The terms “centralized site” and “processing center” may be used herein to refer to a control site that includes one or more computing devices (or “centralized devices”) that are configured to initiate, provision, store data on (e.g., collected data, data obtained from other sources, augmented data, etc.), enable labeling on, train, communicate with and/or control edge devices. For ease of reference and to focus the description on the relevant features or functionalities, some embodiments are described herein with reference to a “centralized site/device” on earth and one or more edge devices deployed in space. However, it should be understood that the described features and functionalities may be applicable to other types of edge devices, systems, configurations or deployments. As such, nothing in this application should be used to limit the claims or disclosures herein to a centralized site/device on earth and edge devices deployed in space unless expressly recited as such within the claims.

****************

EXERCISE PROMPT |
Output the whole passage defining "centralized site" and "processing center" word for word. The material that follows stands apart from the text above.

PROVIDED DATA |

****************

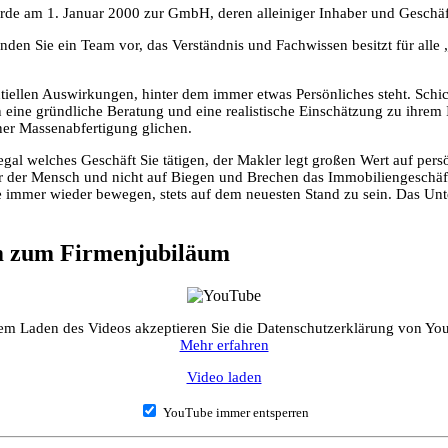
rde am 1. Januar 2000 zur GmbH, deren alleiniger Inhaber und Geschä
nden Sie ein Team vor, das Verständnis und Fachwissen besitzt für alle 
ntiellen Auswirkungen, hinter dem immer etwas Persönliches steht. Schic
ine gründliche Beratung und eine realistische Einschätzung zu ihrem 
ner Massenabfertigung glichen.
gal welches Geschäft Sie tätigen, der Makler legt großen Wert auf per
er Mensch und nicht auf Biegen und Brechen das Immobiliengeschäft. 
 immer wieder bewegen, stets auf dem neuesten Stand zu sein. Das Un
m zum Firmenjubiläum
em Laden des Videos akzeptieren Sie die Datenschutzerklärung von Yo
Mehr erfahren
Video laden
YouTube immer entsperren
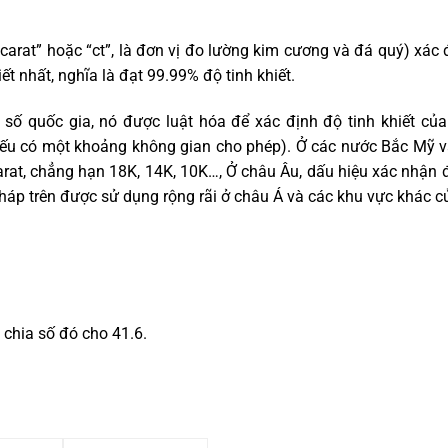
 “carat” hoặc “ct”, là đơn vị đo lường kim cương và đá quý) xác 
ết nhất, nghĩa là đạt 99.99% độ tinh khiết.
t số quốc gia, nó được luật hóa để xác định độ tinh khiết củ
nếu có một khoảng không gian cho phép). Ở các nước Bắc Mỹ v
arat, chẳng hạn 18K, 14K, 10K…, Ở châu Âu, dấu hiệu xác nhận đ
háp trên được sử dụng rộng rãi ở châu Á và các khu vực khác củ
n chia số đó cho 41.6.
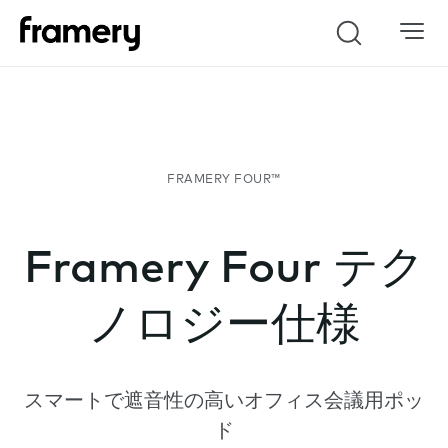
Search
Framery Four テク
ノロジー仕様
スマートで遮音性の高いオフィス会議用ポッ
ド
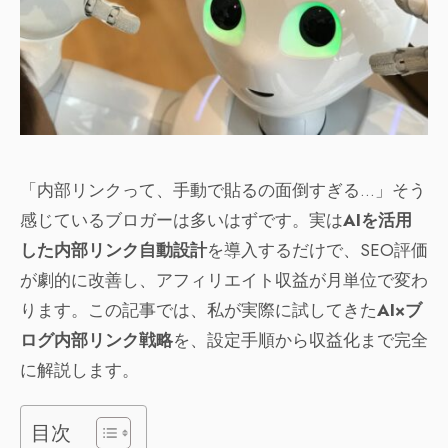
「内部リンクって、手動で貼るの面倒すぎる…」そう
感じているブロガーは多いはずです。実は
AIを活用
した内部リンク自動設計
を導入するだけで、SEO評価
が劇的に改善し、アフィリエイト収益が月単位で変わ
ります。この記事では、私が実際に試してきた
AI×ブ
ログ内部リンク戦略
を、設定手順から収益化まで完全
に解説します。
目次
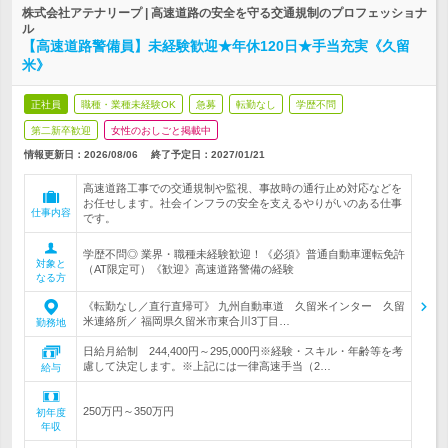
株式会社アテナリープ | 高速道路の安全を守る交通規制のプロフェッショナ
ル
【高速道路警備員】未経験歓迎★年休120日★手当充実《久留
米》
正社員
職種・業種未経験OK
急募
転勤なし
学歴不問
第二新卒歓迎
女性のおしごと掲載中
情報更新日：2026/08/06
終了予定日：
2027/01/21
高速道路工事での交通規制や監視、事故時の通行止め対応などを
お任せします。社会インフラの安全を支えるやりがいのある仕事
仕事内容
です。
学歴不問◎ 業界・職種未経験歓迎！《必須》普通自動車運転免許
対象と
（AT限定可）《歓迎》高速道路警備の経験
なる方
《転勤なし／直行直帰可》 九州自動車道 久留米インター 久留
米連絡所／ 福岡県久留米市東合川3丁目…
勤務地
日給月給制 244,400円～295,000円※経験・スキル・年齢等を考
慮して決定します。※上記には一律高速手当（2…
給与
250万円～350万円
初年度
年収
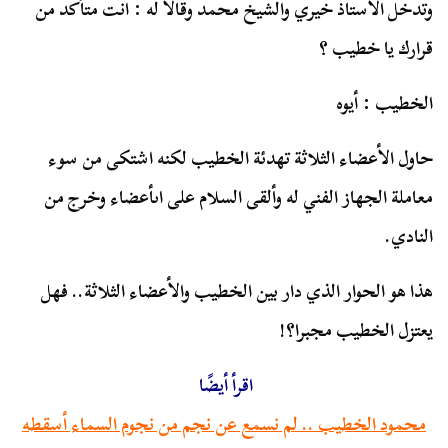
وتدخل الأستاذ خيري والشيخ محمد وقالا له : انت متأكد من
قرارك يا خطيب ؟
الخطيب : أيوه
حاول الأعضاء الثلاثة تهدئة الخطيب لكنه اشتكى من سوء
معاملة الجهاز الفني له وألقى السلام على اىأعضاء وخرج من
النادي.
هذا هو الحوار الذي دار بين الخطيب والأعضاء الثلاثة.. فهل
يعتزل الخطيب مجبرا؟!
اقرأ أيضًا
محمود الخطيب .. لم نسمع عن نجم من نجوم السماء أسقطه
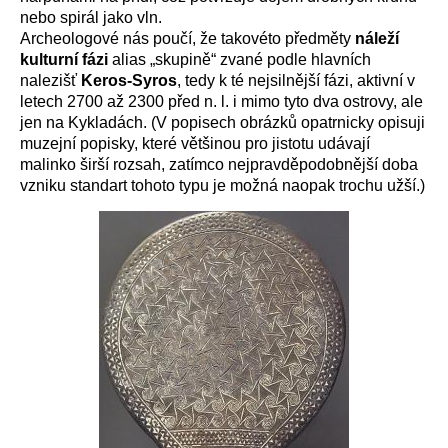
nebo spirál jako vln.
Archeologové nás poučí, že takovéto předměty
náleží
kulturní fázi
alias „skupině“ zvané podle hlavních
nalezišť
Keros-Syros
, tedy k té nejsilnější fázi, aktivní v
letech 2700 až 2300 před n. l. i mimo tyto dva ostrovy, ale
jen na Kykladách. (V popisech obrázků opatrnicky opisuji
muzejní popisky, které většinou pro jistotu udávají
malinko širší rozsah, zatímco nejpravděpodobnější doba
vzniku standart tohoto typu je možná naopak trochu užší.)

****************

WRITTEN RESPONSE |
The terms “centralized site” and “processing center” may be used herein to refer to a control site that includes one or more computing devices (or “centralized devices”) that are configured to initiate, provision, store data on (e.g., collected data, data obtained from other sources, augmented data, etc.), enable labeling on, train, communicate with and/or control edge devices. For ease of reference and to focus the description on the relevant features or functionalities, some embodiments are described herein with reference to a “centralized site/device” on earth and one or more edge devices deployed in space. However, it should be understood that the described features and functionalities may be applicable to other types of edge devices, systems, configurations or deployments. As such, nothing in this application should be used to limit the claims or disclosures herein to a centralized site/device on earth and edge devices deployed in space unless expressly recited as such within the claims.